Write out every one of the rows below line for line, without altering a single character.

Records to process: Begin

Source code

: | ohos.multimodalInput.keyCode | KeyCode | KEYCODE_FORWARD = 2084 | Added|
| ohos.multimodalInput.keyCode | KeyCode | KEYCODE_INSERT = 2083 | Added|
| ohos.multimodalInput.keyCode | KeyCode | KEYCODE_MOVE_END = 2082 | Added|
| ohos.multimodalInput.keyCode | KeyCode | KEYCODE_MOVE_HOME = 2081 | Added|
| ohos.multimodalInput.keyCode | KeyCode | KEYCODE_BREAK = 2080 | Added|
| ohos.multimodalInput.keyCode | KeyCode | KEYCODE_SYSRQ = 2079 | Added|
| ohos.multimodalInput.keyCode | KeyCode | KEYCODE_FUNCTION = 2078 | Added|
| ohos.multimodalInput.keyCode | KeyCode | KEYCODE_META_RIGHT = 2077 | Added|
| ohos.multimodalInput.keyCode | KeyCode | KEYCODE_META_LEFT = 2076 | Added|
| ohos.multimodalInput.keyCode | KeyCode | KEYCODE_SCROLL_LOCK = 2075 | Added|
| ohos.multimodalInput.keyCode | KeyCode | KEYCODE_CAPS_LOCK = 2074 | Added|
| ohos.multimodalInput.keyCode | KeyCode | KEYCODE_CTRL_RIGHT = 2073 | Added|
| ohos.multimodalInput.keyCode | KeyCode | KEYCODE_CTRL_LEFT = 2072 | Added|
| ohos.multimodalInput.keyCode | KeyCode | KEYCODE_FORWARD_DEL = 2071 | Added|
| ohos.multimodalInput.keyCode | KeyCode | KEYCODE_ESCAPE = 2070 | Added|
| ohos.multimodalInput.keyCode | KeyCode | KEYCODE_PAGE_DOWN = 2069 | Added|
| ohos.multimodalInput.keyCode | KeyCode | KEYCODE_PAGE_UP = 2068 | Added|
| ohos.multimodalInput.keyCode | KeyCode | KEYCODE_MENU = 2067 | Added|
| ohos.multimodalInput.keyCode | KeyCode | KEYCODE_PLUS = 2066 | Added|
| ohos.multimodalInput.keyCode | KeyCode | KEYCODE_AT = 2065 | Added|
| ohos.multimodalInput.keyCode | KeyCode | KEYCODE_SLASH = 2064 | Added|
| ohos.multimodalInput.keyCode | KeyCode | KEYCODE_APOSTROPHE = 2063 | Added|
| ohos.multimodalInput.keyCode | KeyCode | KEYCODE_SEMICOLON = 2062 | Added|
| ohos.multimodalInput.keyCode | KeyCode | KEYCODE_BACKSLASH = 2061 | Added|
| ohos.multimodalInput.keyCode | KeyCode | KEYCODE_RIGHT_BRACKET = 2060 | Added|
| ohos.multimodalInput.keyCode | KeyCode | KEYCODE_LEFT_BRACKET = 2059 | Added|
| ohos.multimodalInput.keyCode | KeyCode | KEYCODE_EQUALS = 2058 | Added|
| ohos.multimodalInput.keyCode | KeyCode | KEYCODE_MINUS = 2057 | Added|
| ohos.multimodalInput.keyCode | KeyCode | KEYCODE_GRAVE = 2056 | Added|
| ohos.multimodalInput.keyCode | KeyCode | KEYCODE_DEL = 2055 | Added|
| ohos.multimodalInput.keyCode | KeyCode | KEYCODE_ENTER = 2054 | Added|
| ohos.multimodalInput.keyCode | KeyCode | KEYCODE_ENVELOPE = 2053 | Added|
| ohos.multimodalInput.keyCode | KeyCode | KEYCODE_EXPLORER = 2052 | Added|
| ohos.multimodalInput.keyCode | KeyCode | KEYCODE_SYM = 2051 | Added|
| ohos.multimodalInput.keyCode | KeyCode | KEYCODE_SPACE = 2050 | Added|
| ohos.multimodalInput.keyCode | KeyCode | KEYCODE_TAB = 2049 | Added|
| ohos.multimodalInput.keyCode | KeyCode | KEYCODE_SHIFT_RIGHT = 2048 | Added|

Records to process: End

**Result of this task:**
Source code

: | ohos.multimodalInput.keyCode | KeyCode | KEYCODE_FORWARD = 2084 | Added|
| ohos.multimodalInput.keyCode | KeyCode | KEYCODE_INSERT = 2083 | Added|
| ohos.multimodalInput.keyCode | KeyCode | KEYCODE_MOVE_END = 2082 | Added|
| ohos.multimodalInput.keyCode | KeyCode | KEYCODE_MOVE_HOME = 2081 | Added|
| ohos.multimodalInput.keyCode | KeyCode | KEYCODE_BREAK = 2080 | Added|
| ohos.multimodalInput.keyCode | KeyCode | KEYCODE_SYSRQ = 2079 | Added|
| ohos.multimodalInput.keyCode | KeyCode | KEYCODE_FUNCTION = 2078 | Added|
| ohos.multimodalInput.keyCode | KeyCode | KEYCODE_META_RIGHT = 2077 | Added|
| ohos.multimodalInput.keyCode | KeyCode | KEYCODE_META_LEFT = 2076 | Added|
| ohos.multimodalInput.keyCode | KeyCode | KEYCODE_SCROLL_LOCK = 2075 | Added|
| ohos.multimodalInput.keyCode | KeyCode | KEYCODE_CAPS_LOCK = 2074 | Added|
| ohos.multimodalInput.keyCode | KeyCode | KEYCODE_CTRL_RIGHT = 2073 | Added|
| ohos.multimodalInput.keyCode | KeyCode | KEYCODE_CTRL_LEFT = 2072 | Added|
| ohos.multimodalInput.keyCode | KeyCode | KEYCODE_FORWARD_DEL = 2071 | Added|
| ohos.multimodalInput.keyCode | KeyCode | KEYCODE_ESCAPE = 2070 | Added|
| ohos.multimodalInput.keyCode | KeyCode | KEYCODE_PAGE_DOWN = 2069 | Added|
| ohos.multimodalInput.keyCode | KeyCode | KEYCODE_PAGE_UP = 2068 | Added|
| ohos.multimodalInput.keyCode | KeyCode | KEYCODE_MENU = 2067 | Added|
| ohos.multimodalInput.keyCode | KeyCode | KEYCODE_PLUS = 2066 | Added|
| ohos.multimodalInput.keyCode | KeyCode | KEYCODE_AT = 2065 | Added|
| ohos.multimodalInput.keyCode | KeyCode | KEYCODE_SLASH = 2064 | Added|
| ohos.multimodalInput.keyCode | KeyCode | KEYCODE_APOSTROPHE = 2063 | Added|
| ohos.multimodalInput.keyCode | KeyCode | KEYCODE_SEMICOLON = 2062 | Added|
| ohos.multimodalInput.keyCode | KeyCode | KEYCODE_BACKSLASH = 2061 | Added|
| ohos.multimodalInput.keyCode | KeyCode | KEYCODE_RIGHT_BRACKET = 2060 | Added|
| ohos.multimodalInput.keyCode | KeyCode | KEYCODE_LEFT_BRACKET = 2059 | Added|
| ohos.multimodalInput.keyCode | KeyCode | KEYCODE_EQUALS = 2058 | Added|
| ohos.multimodalInput.keyCode | KeyCode | KEYCODE_MINUS = 2057 | Added|
| ohos.multimodalInput.keyCode | KeyCode | KEYCODE_GRAVE = 2056 | Added|
| ohos.multimodalInput.keyCode | KeyCode | KEYCODE_DEL = 2055 | Added|
| ohos.multimodalInput.keyCode | KeyCode | KEYCODE_ENTER = 2054 | Added|
| ohos.multimodalInput.keyCode | KeyCode | KEYCODE_ENVELOPE = 2053 | Added|
| ohos.multimodalInput.keyCode | KeyCode | KEYCODE_EXPLORER = 2052 | Added|
| ohos.multimodalInput.keyCode | KeyCode | KEYCODE_SYM = 2051 | Added|
| ohos.multimodalInput.keyCode | KeyCode | KEYCODE_SPACE = 2050 | Added|
| ohos.multimodalInput.keyCode | KeyCode | KEYCODE_TAB = 2049 | Added|
| ohos.multimodalInput.keyCode | KeyCode | KEYCODE_SHIFT_RIGHT = 2048 | Added|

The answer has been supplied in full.